Task details:
Copy every line in the listing that contains "significant".

Task input:
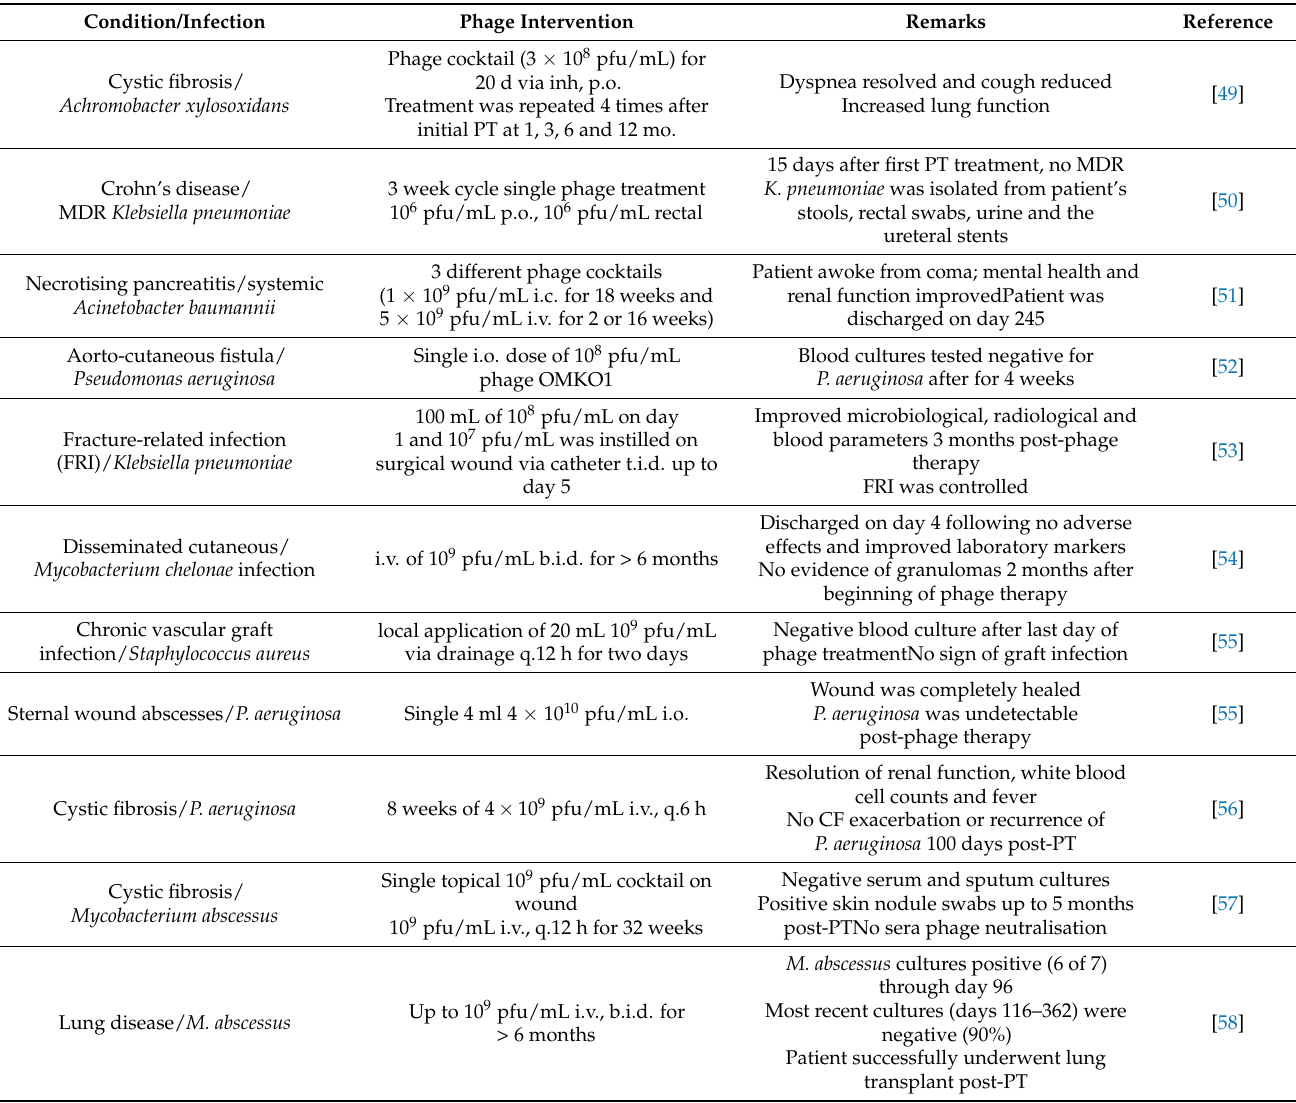
Table 2. Some applications of phages in human infections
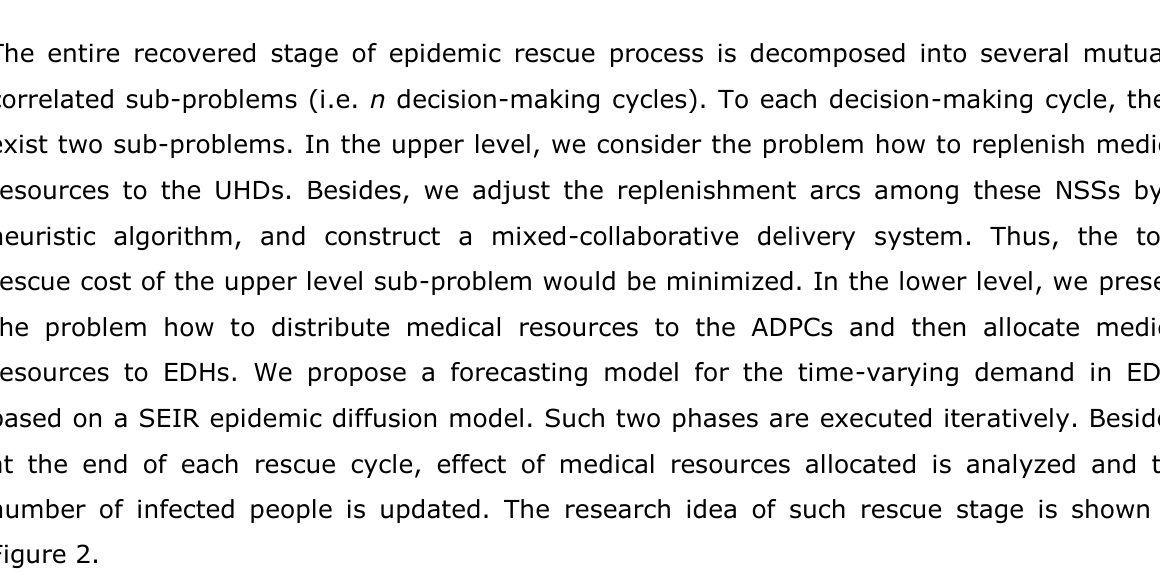
Figure 1. Time-space network of medical resources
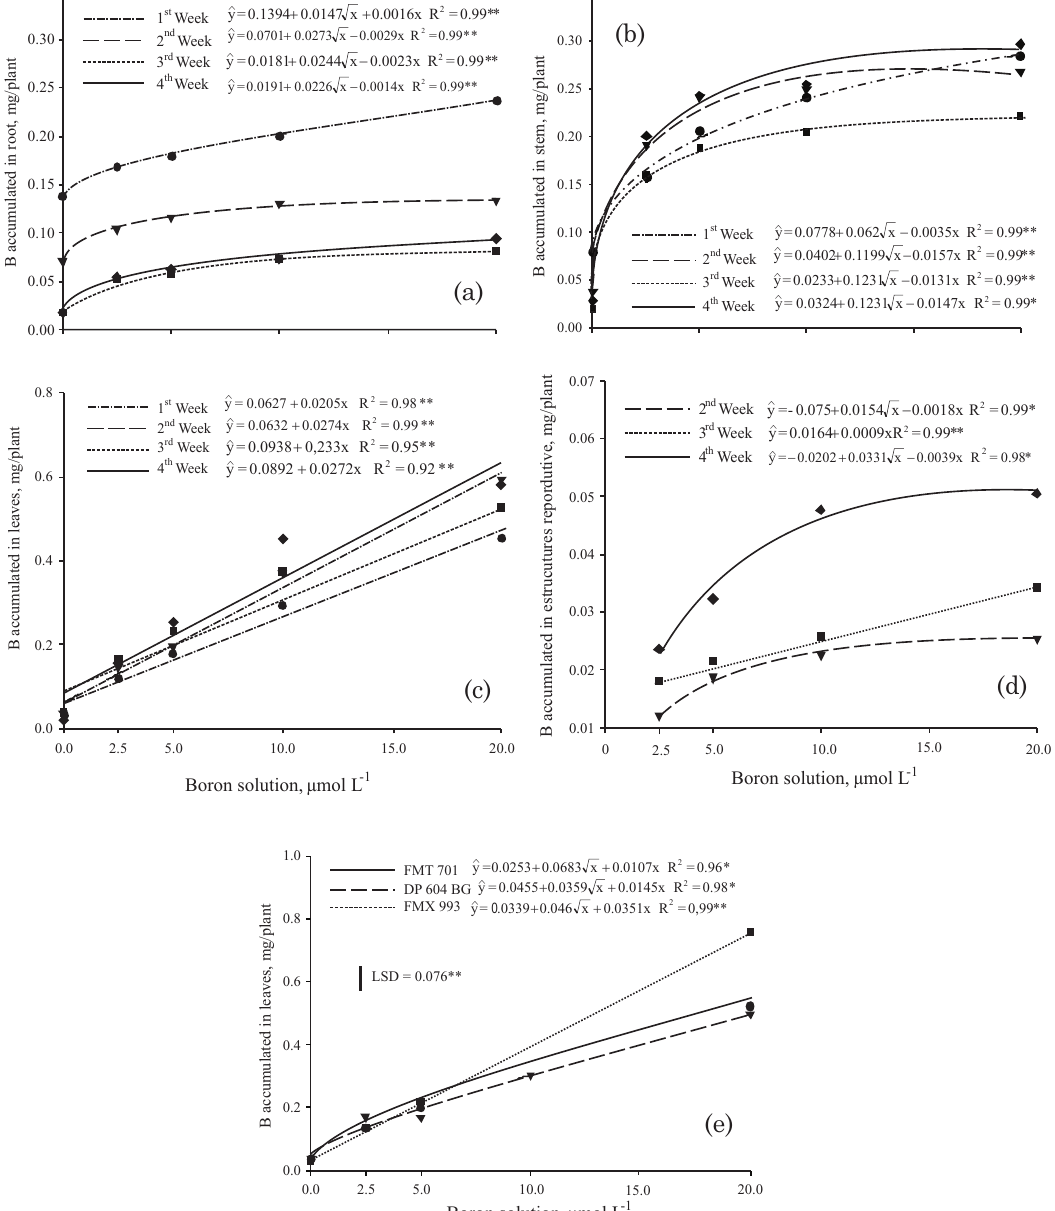
Figure 2. Boron accumulated in root (a), stem (b), leaves (c) and reproductive structures (d) of cotton plants, measured in four harvests in weekly intervals starting at B1, as affected by B rates in the nutrient solution. When there was no B in solution all the reproductive structures shed and there was B accumulation at zero B (d). * and ** significant at 5 and 1 %, respectively. (cid:122)(cid:122)(cid:122)(cid:122)(cid:122) , , , = 1 st , 2 nd , 3 rd and 4 th week, respectively. (cid:122)(cid:122)(cid:122)(cid:122)(cid:122) , , = FMT 701, DP 604BG and FMX 993,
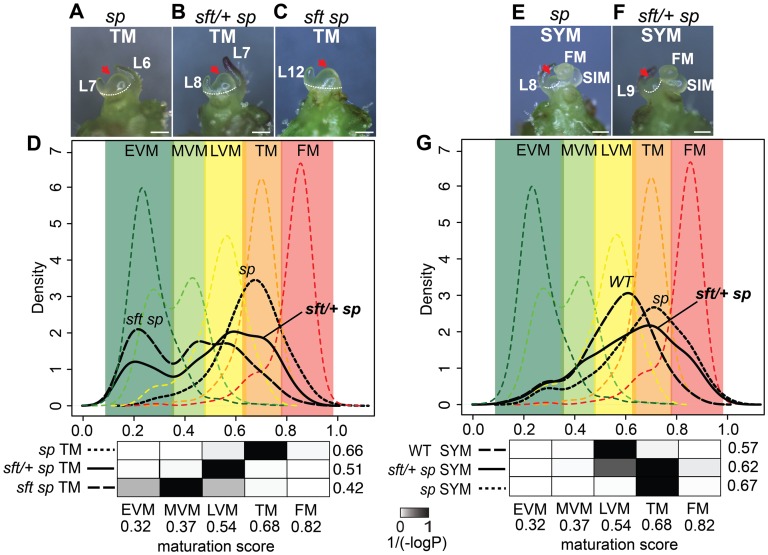
Transcriptome profiling reveals a semi-dominant delay in meristem maturation from sft/+ heterozygosity.(A–C) Stereoscope images showing morphology and dissection (white dashed line) of the TM stage used for mRNA-Seq from sp (A), sft/+ sp (B) and sft sp (C) genotypes. Scale bar: 100 um. Red arrows highlight identical TM morphologies. L: leaf primordium number. The additional leaf primordium at the sft/+ sp TM is consistent with the one leaf delay in primary shoot flowering time (Figure 2). (D) DDI quantification of maturation scores for sp, sft sp, and sft/+ sp predicted from the WT PSM meristem maturation atlas [34]. Colored dashed curves indicate maturation stages for the 5 PSM stages used for calibration EVM, MVM, LVM, TM and FM [the Early, Middle, and Late Vegetative Meristems, Transition Meristem and the Flower Meristem]. Colored areas define boundaries of these stages estimated from the curves. Maturation scores are derived from 637 DDI-selected marker genes (Dataset S3). Student's t-tests are presented as heat-maps of scaled 1/(−log10
P) values below each graph, and associated numbers to the right indicate average maturation scores for the predicted meristems. Darker color indicates greater similarity in maturation state. Note the statistically intermediate TM maturation state of sft/+ sp relative to sft sp and sp, indicating sft/+ heterozygosity causes a semi-dominant delay in the primary flowering transition. The presence of more than one peak along the curves of the sft sp and sft/+ sp genotypes reflect mixed maturation states for these TMs, as different subsets of marker genes are driving different maturation stage estimates that translate to less uniform maturation patterns. (E–F) Stereoscope images showing morphology and dissection of the first sympodial shoot meristem (SYM) used for mRNA-Seq profiling in sp (E) and sft/+ sp genotypes (F). Meristems and leaf primordia are marked as in Figure 2. (G) DDI quantification of SYM maturation scores from sp, sft/+ sp, and WT using the PSM stages as calibrations. Maturation scores for sft/+ sp, sp and WT indicate an intermediate maturation state for the SYM of sft/+ sp plants, mirroring the delay in the PSM. P-value heat maps are shown below along with average maturation scores to the right.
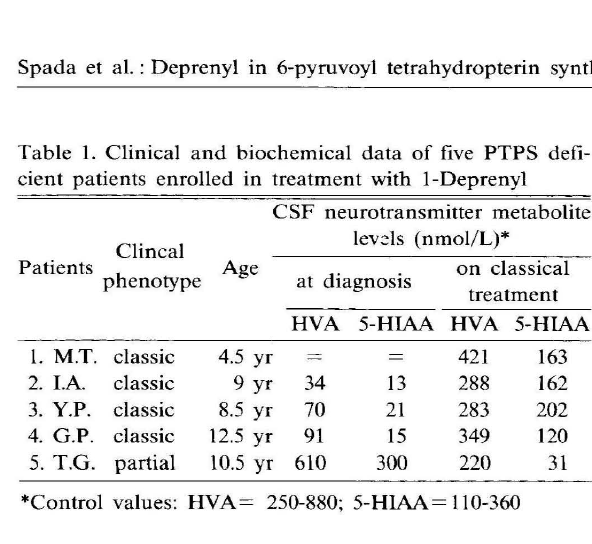
Treatment before and after Cinical picture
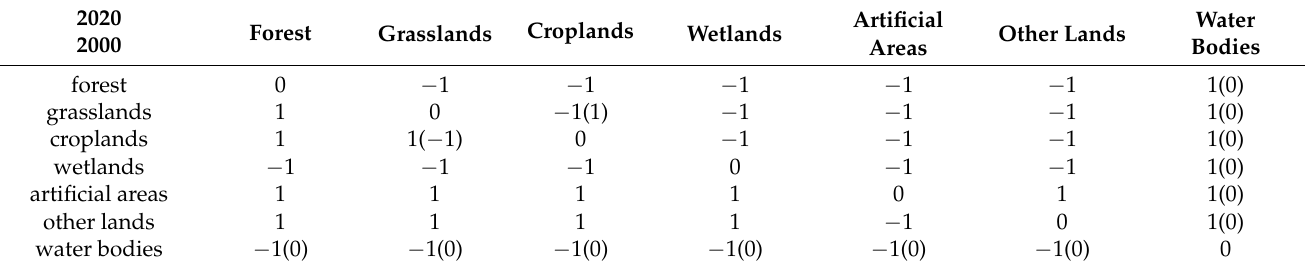
Table 3. Comparison of modified and UNCCD LUCC evaluation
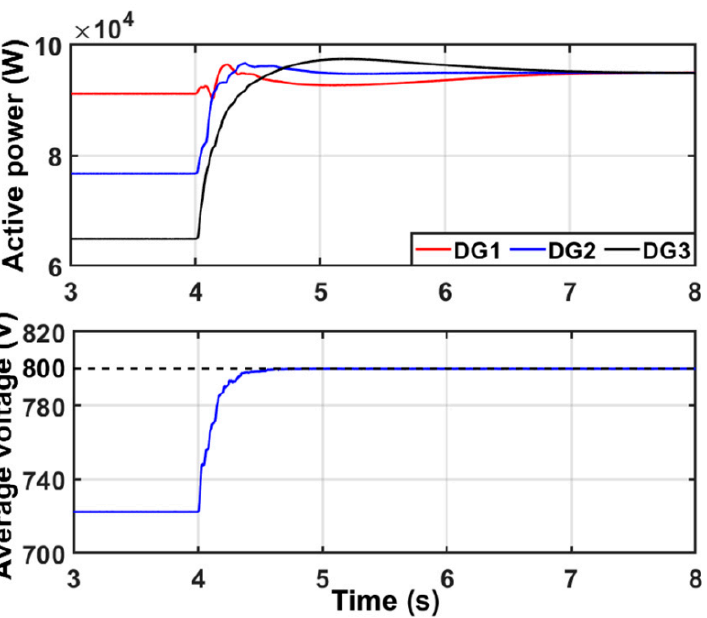
Figure 12. Simulation results in case of topology switch under proposed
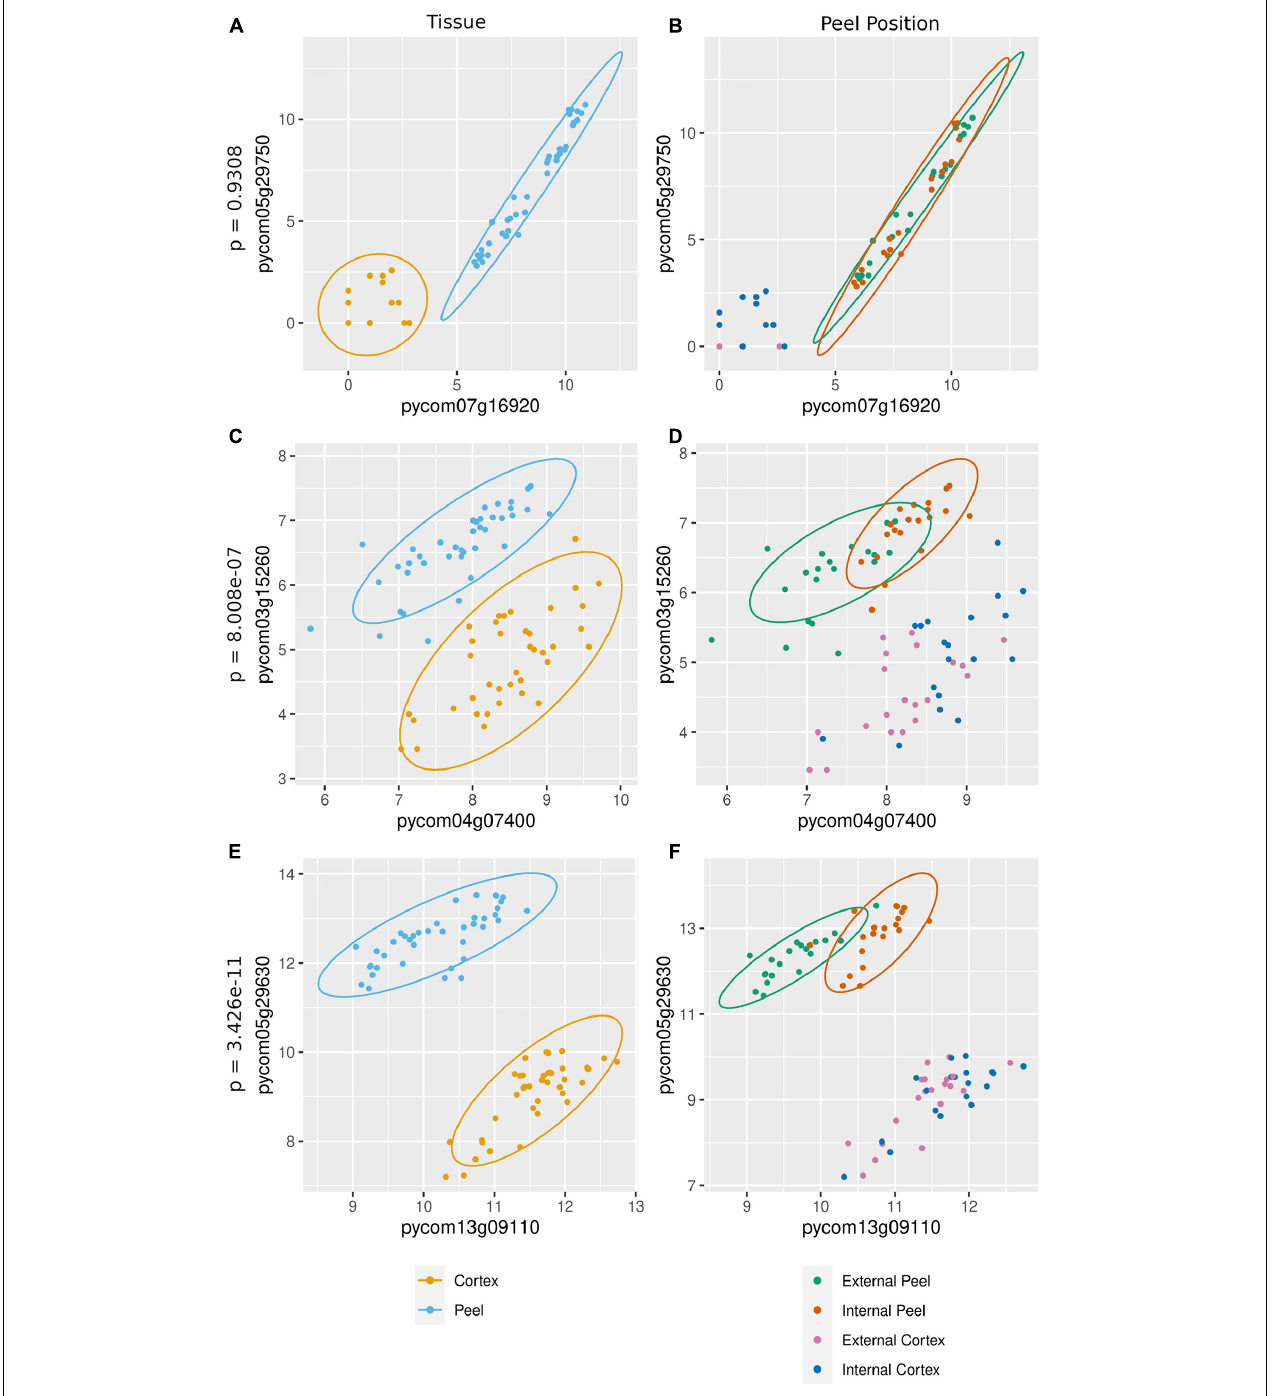
FIGURE 5 | Gene expression in canopy specific samples can show significantly different means, indicative of phased co-expression. (A,C,E) – examples of co-expressed genes (i.e., an edge detected by KINC) – the orange cluster is for cortex expression, and the blue cluster is for peel expression. (B,D,F) – tests for phasing in peel clusters (green for external peel, red for internal peel) that shows no difference in means between canopy positions (B) , and two examples of significant difference in means by canopy position (D,F) . Our sorting scheme created contrasts of fruit quality and ripening, derived from at-harvest differences in maturity. Phased gene expression patterns mirror the phased maturity we imposed on fruit harvest by sorting fruit by canopy position, suggesting that phased (i.e., differentially co-expressed) genes are involved in ripening.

Answer box:
Figure 2. Boron accumulated in root (a), stem (b), leaves (c) and reproductive structures (d) of cotton plants, measured in four harvests in weekly intervals starting at B1, as affected by B rates in the nutrient solution. When there was no B in solution all the reproductive structures shed and there was B accumulation at zero B (d). * and ** significant at 5 and 1 %, respectively. (cid:122)(cid:122)(cid:122)(cid:122)(cid:122) , , , = 1 st , 2 nd , 3 rd and 4 th week, respectively. (cid:122)(cid:122)(cid:122)(cid:122)(cid:122) , , = FMT 701, DP 604BG and FMX 993,
FIGURE 5 | Gene expression in canopy specific samples can show significantly different means, indicative of phased co-expression. (A,C,E) – examples of co-expressed genes (i.e., an edge detected by KINC) – the orange cluster is for cortex expression, and the blue cluster is for peel expression. (B,D,F) – tests for phasing in peel clusters (green for external peel, red for internal peel) that shows no difference in means between canopy positions (B) , and two examples of significant difference in means by canopy position (D,F) . Our sorting scheme created contrasts of fruit quality and ripening, derived from at-harvest differences in maturity. Phased gene expression patterns mirror the phased maturity we imposed on fruit harvest by sorting fruit by canopy position, suggesting that phased (i.e., differentially co-expressed) genes are involved in ripening.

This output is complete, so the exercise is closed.